- Assignment:
Please lay out the lines of the entries as a JSON list of strings, one string per line with blank lines left out, beginning at the line that has "Here, each photo" and stopping after the line that has "dist [-0.004783, 0.001008]".

- Data under study:
:::

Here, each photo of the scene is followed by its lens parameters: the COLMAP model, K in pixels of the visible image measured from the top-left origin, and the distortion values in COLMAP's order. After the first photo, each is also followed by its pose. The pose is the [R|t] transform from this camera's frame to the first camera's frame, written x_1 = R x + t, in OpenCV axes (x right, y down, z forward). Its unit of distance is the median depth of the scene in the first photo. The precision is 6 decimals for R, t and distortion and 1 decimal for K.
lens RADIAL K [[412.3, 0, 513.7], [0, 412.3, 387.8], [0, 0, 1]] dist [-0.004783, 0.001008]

:::

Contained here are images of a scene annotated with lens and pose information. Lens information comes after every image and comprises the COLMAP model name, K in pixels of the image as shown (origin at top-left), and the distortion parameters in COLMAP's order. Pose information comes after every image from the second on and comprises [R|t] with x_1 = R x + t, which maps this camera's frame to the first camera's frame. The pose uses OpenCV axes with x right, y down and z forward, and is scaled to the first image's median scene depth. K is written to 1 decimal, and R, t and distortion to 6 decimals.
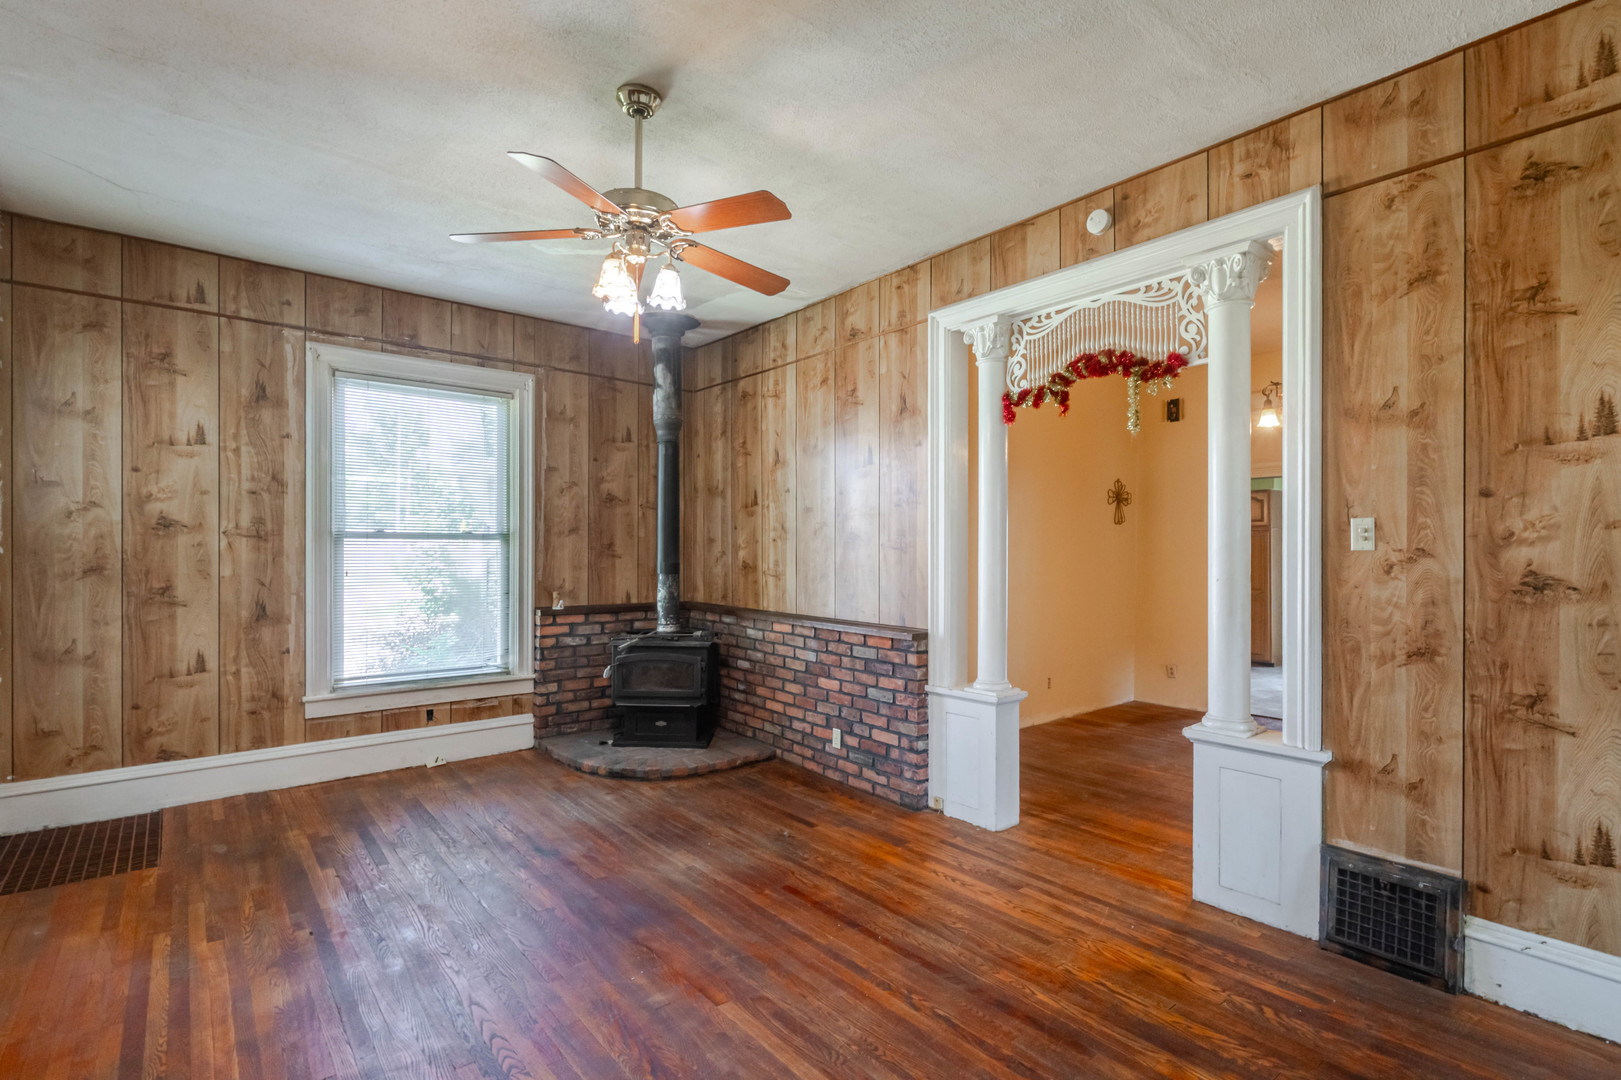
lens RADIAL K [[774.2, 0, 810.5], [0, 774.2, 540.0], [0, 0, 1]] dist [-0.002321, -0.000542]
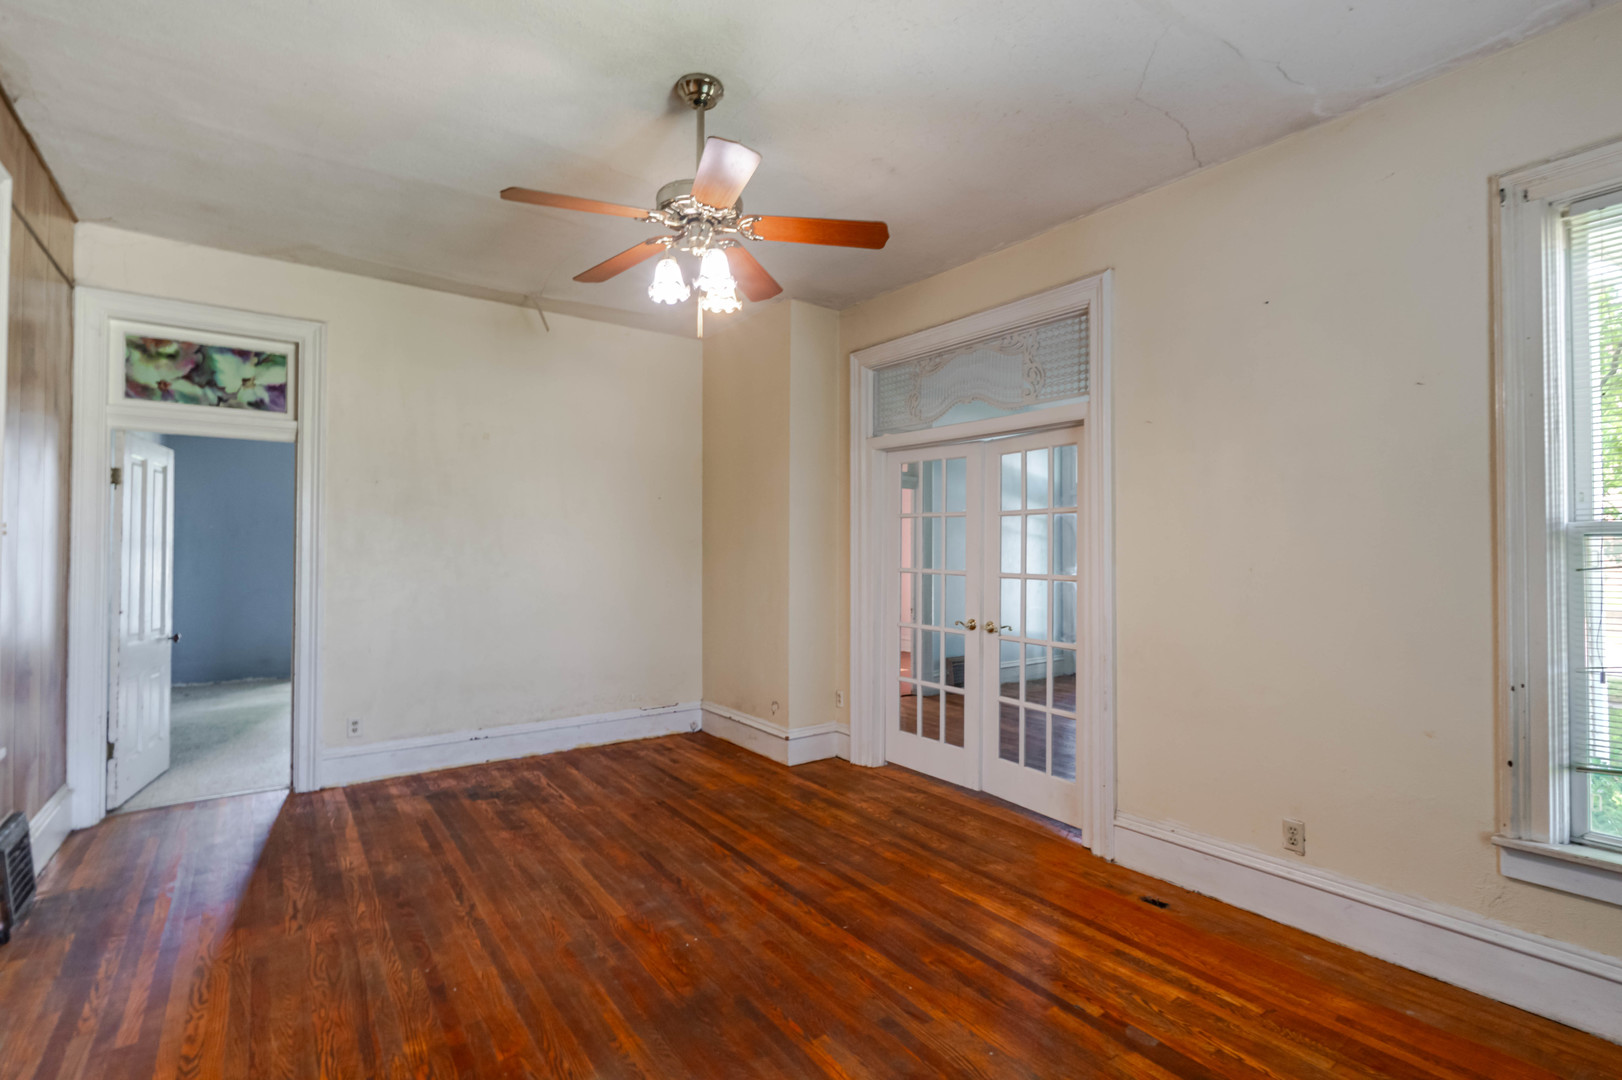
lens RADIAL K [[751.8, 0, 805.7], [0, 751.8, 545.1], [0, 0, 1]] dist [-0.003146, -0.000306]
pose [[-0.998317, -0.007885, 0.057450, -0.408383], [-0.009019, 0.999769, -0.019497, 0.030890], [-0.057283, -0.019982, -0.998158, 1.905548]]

:::

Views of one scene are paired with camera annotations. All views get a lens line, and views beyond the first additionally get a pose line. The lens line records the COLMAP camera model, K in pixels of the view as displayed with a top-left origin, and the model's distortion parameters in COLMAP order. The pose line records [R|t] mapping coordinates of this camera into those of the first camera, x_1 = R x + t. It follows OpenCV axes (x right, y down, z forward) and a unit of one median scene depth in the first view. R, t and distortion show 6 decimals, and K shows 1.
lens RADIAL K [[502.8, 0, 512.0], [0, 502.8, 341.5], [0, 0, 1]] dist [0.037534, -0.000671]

:::

- Result of this exercise:
[
  "Here, each photo of the scene is followed by its lens parameters: the COLMAP model, K in pixels of the visible image measured from the top-left origin, and the distortion values in COLMAP's order. After the first photo, each is also followed by its pose. The pose is the [R|t] transform from this camera's frame to the first camera's frame, written x_1 = R x + t, in OpenCV axes (x right, y down, z forward). Its unit of distance is the median depth of the scene in the first photo. The precision is 6 decimals for R, t and distortion and 1 decimal for K.",
  "lens RADIAL K [[412.3, 0, 513.7], [0, 412.3, 387.8], [0, 0, 1]] dist [-0.004783, 0.001008]"
]